*** Input for this task Section Begins ***

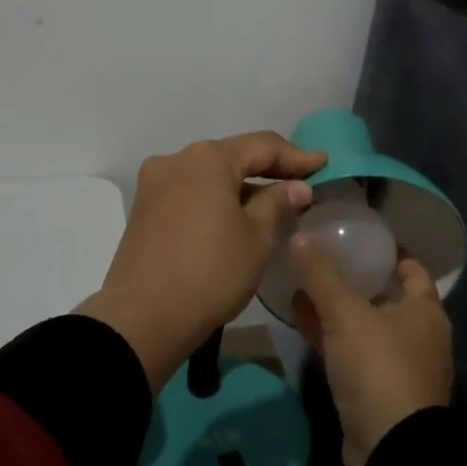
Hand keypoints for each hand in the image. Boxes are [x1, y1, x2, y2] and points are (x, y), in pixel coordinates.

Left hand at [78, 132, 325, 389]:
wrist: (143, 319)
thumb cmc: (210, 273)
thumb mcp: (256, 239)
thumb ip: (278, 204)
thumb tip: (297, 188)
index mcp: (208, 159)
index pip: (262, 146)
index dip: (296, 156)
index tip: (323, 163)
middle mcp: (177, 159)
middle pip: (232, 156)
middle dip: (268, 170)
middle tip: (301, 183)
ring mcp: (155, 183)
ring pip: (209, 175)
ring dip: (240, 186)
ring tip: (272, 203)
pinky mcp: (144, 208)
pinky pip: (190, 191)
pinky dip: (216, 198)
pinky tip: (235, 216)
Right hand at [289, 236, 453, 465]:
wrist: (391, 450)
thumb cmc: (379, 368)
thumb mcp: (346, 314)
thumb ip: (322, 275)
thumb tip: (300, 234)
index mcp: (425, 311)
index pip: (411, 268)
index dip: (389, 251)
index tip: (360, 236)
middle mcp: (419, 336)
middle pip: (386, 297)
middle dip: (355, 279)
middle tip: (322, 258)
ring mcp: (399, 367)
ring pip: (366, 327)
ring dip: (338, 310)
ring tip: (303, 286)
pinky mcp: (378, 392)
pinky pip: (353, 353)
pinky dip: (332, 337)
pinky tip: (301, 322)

*** Input for this task Section Ends ***
*** Input for this task Section Begins ***

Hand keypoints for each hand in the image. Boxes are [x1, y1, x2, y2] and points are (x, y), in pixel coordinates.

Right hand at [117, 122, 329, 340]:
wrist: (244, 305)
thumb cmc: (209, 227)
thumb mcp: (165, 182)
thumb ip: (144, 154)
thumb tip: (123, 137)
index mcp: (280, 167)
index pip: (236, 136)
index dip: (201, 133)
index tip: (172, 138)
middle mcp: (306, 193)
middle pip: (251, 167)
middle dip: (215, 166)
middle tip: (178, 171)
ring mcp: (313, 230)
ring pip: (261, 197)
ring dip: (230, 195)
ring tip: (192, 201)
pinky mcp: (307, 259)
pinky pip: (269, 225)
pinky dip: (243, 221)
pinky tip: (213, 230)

*** Input for this task Section Ends ***
*** Input for this task Section Begins ***

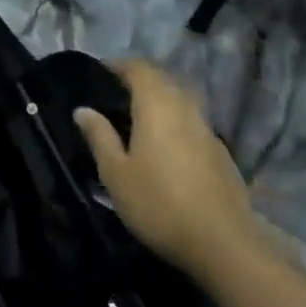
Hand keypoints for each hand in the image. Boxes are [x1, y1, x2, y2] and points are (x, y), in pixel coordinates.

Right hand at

*** Input for this task Section Ends ***

Work item. Starting with the line above that holds "thumb tip: (123, 137)" and stopping with the line that holds "ring pip: (261, 197)", reproduce each line exactly, omitting all other lines.

Exercise output.
thumb tip: (123, 137)
index mcp: (280, 167)
index pip: (236, 136)
index dip: (201, 133)
index tip: (172, 138)
middle mcp: (306, 193)
middle pip: (251, 167)
middle dip: (215, 166)
middle tip: (178, 171)
ring mcp: (313, 230)
ring pip: (261, 197)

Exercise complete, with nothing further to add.